▶ _Extracted records_

%%

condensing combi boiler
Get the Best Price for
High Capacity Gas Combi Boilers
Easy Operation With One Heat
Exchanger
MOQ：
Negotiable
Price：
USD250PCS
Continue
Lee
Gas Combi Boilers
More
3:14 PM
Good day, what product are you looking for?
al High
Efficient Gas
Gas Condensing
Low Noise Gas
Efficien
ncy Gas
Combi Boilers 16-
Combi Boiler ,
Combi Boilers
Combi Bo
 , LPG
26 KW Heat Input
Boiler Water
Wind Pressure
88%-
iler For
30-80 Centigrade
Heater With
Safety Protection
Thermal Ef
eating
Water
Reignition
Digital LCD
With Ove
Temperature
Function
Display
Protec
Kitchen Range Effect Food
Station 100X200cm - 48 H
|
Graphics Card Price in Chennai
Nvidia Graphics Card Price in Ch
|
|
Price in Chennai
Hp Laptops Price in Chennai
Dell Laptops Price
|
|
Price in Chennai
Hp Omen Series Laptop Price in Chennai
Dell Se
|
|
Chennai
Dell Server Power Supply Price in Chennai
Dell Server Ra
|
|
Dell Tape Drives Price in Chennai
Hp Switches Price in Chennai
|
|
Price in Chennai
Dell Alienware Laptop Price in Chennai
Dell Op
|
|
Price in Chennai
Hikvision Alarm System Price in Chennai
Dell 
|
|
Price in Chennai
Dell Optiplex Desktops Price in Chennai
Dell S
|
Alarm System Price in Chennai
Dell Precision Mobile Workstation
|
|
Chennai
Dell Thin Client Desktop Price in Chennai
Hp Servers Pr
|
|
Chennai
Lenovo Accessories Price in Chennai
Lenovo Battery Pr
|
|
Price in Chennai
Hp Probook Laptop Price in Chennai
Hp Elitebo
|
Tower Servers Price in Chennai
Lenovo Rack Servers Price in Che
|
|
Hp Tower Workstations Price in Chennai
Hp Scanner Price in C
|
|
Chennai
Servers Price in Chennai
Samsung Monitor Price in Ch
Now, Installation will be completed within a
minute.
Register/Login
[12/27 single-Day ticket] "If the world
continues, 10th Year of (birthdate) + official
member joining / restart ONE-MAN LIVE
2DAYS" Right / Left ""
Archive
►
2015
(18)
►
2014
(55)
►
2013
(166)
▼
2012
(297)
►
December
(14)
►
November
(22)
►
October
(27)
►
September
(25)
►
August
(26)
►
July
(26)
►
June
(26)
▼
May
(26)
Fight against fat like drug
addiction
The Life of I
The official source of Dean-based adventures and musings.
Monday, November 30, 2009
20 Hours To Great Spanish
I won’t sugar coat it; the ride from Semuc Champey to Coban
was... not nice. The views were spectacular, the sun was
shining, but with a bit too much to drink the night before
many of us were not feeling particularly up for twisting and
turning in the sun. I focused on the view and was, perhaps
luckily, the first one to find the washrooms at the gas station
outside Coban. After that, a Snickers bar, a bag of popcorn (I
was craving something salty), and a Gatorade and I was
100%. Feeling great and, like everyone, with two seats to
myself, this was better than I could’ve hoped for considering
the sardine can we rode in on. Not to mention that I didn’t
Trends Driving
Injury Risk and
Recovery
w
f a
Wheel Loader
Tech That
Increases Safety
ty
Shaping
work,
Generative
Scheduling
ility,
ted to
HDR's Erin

%%

Say how many lines above contain "Lenovo", and give no words besides the number.

3